La Révolution et l'Empire [modifier]
Barcelonnette est un des rares bourgs de Haute-Provence à accueillir une loge maçonnique avant la Révolution, et en accueille même deux :
- la loge Saint-Jean-d’Écosse des amis réunis affiliée à la loge Saint-Jean-d’Écosse de Marseille ;
- la loge Saint-Jean, affiliée à la loge Saint-Jean-de-Jérusalem d’Avignon (fondée en 1749)[38],[39].
En mars 1789, des émeutes dues à la crise frumentaire ont lieu[40].
La nouvelle de la prise de la Bastille est accueillie favorablement, cet événement annonçant la fin de l’arbitraire royal et, peut-être, des changements plus profonds dans l’organisation de la France. Immédiatement après l’arrivée de la nouvelle, un grand phénomène de peur collective s’empare de la France, par peur du complot des aristocrates désirant recouvrer leurs privilèges. Des rumeurs de troupes en armes dévastant tout sur son passage se propagent à grande vitesse, provoquant des prises d’armes, l’organisation de milices et des violences anti-nobiliaires. Cette Grande Peur, venant de Gap et appartenant au courant de la « peur du Mâconnais », atteint Barcelonnette et sa région le 31 juillet 1789 avant de se propager vers Digne[41].
L’agitation perdure dans la vallée : une nouvelle révolte éclate le 14 juin 1791[42], et la disette se déclare en avril 1792. La société patriotique de la commune fait partie des 21 premières créées dans les Basses-Alpes, au printemps 1792, par les envoyés de l’administration départementale[43]. Environ un tiers de la population masculine la fréquente[44]. L’agitation connaît un nouvel épisode violent en août 92. La ville est chef-lieu du district de Barcelonnette de 1790 à 1800.
La ville au XIXe siècle [modifier]
En décembre 1851, la ville abrite un mouvement de résistance républicaine au coup d’État du 2 décembre de Napoléon III. Quoique minoritaire, le mouvement se déclenche le dimanche 7 décembre, dès le lendemain du jour où la nouvelle du coup d’État arrive. Les autorités sont arrêtées, les gendarmes désarmés : tous sont conduits à la maison d'arrêt. Un comité de salut public est constitué le 8. Le 9, les habitants de Jausiers et des environs forment une colonne, sous la direction du conseiller général Brès et du maire, Signoret, de Saint-Paul. Celle-ci s’arrête cependant le 10 avant d’atteindre Barcelonnette, le curé de la sous-préfecture s’étant commis comme négociateur. Le 11, plusieurs fonctionnaires s’évadent et trouvent refuge à Largentière, au Piémont. L’arrivée de troupes le 16 décembre met fin à la résistance républicaine sans effusion de sang. Cinquante-sept insurgés sont jugés : il y a 38 condamnations à la déportation (mais de nombreux condamnés ont été graciés en avril).

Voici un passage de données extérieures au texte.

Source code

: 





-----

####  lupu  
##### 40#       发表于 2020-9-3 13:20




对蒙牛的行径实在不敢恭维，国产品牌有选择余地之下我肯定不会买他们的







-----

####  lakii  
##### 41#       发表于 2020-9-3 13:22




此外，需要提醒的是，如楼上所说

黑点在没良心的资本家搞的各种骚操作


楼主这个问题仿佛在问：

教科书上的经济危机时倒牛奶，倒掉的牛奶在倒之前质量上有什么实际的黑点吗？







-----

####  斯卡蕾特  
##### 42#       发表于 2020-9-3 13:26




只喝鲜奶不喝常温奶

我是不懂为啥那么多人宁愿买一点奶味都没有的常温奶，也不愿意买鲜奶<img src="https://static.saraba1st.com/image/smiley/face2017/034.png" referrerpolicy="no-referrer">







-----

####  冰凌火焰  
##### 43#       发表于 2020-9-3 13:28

Barcelonnette, fut entre 1850 et 1950, le creuset d'une forte émigration vers le Mexique. On trouve ainsi, aux abords de la ville, plusieurs maisons ou villas de « style colonial » érigées par des émigrants au Mexique, revenus au pays entre 1870 et 1930, fortune faite. Ces maisons furent construites à Barcelonnette et à Jausiers.

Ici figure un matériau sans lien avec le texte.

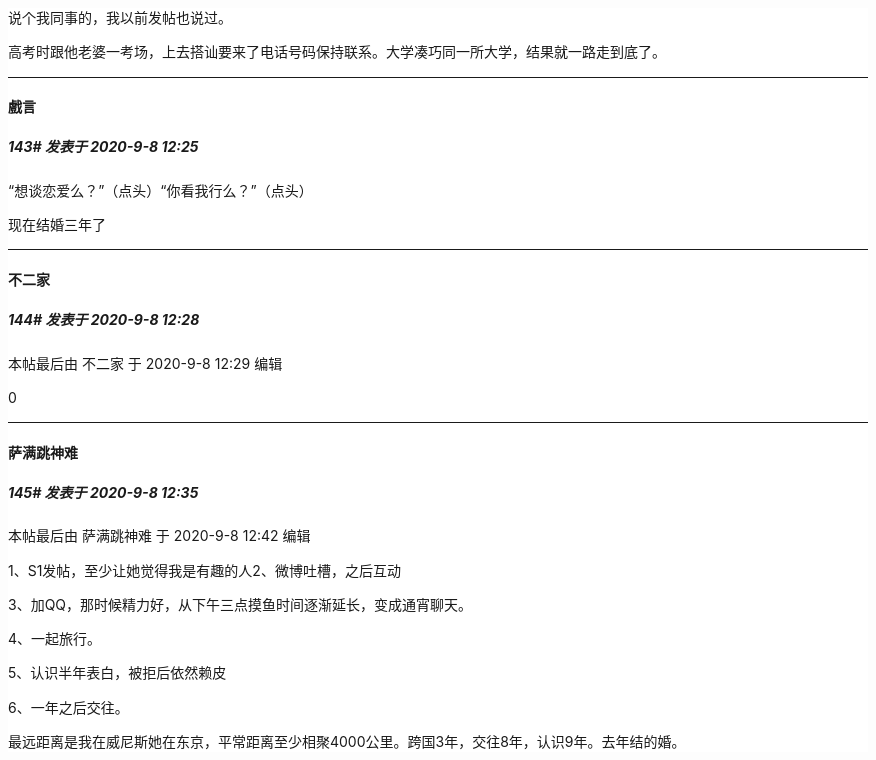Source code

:


说个我同事的，我以前发帖也说过。

高考时跟他老婆一考场，上去搭讪要来了电话号码保持联系。大学凑巧同一所大学，结果就一路走到底了。







-----

####  戲言  
##### 143#       发表于 2020-9-8 12:25




“想谈恋爱么？”（点头）“你看我行么？”（点头）


现在结婚三年了







-----

####  不二家  
##### 144#       发表于 2020-9-8 12:28



 本帖最后由 不二家 于 2020-9-8 12:29 编辑 

0







-----

####  萨满跳神难  
##### 145#       发表于 2020-9-8 12:35



 本帖最后由 萨满跳神难 于 2020-9-8 12:42 编辑 

1、S1发帖，至少让她觉得我是有趣的人2、微博吐槽，之后互动

3、加QQ，那时候精力好，从下午三点摸鱼时间逐渐延长，变成通宵聊天。

4、一起旅行。

5、认识半年表白，被拒后依然赖皮

6、一年之后交往。


最远距离是我在威尼斯她在东京，平常距离至少相聚4000公里。跨国3年，交往8年，认识9年。去年结的婚。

Du XXe siècle jusqu'à nos jours [modifier]
Pendant la Seconde Guerre mondiale, 26 juifs sont arrêtés à Barcelonnette avant d’être déportés[45]. La 89e compagnie de travailleurs étrangers, internant et soumettant au travail forcé des étrangers jugés indésirables par la Troisième République et par Vichy, a été établie à Barcelonnette[46],[47].
Le 11e bataillon de chasseurs alpins est en garnison à Barcelonnette de 1948 à 1990[48].
Héraldique [modifier]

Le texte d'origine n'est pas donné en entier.